Good News You Can Use

You can control your oral health by simply establishing a solid habit of brushing twice daily with a soft toothbrush using the proper technique and a quality fluoride toothpaste, as well as flossing carefully each day. What’s the best brushing technique? Of course, it depends a lot on your personal dentition. Generally, you should spend at least 3-4 minutes each session, brushing with a small, angled brush in little, circular motions across all your tooth surfaces and where your tooth and gum meet.
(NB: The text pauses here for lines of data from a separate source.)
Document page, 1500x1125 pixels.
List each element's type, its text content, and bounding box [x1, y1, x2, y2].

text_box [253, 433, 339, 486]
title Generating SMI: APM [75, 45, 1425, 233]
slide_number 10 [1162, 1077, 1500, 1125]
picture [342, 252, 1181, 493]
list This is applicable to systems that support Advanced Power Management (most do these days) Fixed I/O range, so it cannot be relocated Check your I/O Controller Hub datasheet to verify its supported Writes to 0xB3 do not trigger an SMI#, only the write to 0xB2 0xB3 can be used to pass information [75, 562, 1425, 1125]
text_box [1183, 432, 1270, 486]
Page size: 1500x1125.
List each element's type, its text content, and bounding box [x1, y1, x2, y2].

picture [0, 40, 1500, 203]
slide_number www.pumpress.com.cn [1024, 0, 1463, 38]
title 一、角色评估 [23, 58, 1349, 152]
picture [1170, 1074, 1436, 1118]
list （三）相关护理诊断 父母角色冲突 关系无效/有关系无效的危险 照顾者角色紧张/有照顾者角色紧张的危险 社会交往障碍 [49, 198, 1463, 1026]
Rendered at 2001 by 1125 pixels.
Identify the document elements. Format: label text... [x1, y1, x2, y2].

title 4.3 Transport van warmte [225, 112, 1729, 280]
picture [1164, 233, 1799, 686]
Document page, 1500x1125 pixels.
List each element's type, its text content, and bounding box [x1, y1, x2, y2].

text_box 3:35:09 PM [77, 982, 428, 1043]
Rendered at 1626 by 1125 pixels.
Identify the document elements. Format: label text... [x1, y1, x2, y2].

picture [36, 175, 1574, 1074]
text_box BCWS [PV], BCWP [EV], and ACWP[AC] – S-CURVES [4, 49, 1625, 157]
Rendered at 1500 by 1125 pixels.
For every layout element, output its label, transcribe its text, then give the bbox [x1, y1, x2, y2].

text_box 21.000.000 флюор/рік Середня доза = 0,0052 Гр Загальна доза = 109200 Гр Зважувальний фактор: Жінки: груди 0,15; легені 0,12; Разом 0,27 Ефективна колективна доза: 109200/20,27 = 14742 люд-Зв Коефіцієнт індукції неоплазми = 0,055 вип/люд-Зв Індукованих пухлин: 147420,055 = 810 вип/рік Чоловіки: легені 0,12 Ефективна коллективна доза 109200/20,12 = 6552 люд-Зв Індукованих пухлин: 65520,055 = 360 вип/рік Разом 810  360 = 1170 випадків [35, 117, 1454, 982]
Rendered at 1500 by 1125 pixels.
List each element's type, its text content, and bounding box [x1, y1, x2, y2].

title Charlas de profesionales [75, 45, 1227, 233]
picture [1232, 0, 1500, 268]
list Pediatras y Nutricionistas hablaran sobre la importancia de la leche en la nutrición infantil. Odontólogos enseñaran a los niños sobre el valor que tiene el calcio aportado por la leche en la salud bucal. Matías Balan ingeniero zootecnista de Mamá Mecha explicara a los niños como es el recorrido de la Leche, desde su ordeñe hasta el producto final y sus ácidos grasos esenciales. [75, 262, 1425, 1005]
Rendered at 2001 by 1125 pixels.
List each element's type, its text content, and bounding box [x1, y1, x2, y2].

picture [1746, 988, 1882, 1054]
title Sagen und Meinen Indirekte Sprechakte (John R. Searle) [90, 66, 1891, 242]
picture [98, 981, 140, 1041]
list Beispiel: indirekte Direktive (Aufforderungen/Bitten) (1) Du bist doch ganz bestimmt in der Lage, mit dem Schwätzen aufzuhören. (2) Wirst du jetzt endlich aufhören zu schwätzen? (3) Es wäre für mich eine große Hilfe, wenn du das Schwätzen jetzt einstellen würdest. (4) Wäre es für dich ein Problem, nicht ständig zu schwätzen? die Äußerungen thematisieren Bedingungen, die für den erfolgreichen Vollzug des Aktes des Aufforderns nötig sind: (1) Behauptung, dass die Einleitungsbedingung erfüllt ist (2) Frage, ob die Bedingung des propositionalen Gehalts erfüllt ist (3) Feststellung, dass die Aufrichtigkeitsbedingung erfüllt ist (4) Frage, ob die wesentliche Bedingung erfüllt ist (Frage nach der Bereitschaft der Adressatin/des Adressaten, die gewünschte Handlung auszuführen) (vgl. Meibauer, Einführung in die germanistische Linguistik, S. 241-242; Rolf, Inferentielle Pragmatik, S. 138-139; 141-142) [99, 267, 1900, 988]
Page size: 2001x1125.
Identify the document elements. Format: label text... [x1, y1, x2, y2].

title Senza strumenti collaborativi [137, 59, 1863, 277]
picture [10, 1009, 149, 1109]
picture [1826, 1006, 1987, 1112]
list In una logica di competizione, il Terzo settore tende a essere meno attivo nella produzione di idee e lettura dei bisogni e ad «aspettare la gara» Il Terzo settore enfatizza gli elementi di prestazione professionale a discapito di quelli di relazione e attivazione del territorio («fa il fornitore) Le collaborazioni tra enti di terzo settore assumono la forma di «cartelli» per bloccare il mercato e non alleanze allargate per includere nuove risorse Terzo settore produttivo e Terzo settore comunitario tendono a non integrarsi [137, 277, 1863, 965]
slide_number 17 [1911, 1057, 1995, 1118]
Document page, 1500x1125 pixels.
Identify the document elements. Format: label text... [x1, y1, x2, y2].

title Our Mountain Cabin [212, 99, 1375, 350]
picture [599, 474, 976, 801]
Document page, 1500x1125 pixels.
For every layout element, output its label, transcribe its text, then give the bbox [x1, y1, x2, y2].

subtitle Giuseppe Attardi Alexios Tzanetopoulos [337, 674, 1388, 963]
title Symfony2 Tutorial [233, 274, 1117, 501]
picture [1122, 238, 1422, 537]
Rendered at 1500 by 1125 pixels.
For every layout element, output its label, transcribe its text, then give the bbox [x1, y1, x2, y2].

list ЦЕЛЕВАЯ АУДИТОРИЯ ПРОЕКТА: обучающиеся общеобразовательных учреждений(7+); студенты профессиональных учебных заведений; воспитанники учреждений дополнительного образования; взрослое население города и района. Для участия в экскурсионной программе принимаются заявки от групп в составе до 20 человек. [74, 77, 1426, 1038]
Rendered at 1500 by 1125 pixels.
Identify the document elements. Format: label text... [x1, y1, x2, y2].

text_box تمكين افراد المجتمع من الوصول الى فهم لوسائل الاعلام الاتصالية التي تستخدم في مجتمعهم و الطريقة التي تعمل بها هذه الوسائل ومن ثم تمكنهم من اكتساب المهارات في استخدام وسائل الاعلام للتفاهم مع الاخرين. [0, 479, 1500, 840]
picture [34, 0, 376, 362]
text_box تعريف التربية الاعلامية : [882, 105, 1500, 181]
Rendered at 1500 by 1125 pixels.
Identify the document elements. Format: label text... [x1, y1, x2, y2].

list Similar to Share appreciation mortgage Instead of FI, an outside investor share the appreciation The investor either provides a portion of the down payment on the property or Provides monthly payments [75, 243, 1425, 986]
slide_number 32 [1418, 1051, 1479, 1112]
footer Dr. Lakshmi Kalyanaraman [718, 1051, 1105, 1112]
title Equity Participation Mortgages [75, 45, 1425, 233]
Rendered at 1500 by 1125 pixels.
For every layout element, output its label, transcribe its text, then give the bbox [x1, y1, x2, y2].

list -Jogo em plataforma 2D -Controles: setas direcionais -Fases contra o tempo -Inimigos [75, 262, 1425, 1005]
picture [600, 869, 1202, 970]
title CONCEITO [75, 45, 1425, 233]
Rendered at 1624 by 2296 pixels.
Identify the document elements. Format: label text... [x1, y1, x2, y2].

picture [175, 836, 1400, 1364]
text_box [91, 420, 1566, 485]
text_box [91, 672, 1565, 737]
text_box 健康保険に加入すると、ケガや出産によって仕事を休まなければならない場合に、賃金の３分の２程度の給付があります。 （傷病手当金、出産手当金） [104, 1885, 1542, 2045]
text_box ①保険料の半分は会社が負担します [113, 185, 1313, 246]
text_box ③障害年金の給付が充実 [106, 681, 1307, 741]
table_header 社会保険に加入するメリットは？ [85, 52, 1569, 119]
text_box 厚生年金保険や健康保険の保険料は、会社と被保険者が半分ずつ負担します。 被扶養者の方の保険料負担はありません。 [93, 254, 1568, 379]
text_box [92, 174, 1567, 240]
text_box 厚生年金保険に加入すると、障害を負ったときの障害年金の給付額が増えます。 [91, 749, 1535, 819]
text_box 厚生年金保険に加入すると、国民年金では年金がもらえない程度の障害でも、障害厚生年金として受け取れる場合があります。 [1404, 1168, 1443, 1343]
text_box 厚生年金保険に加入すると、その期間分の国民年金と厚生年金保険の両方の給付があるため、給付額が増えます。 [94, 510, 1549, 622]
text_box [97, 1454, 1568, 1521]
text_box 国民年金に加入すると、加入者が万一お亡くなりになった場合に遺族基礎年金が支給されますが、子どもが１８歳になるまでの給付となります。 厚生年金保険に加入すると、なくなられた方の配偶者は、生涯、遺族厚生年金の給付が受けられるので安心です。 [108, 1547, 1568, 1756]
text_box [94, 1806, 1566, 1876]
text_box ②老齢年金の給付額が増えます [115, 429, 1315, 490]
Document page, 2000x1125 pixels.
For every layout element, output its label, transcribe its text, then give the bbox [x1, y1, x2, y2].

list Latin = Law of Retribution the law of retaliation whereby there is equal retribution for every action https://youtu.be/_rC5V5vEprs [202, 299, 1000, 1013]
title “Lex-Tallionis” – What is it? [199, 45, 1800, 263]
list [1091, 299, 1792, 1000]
Cover 2-3 teeth at a time, applying gentle, firm pressure, and avoid any gum-damaging scrubbing motions. For an even more thorough brushing, consider purchasing an electric toothbrush. After brushing your teeth, remember to brush or scrape your tongue to remove bacteria and keep your breath fresh. Finally, rinse your entire mouth with water and spit out the debris. Replace your toothbrush every three to four months, so that the bristles remain effectively positioned and you do not harbor harmful bacteria in the old brush.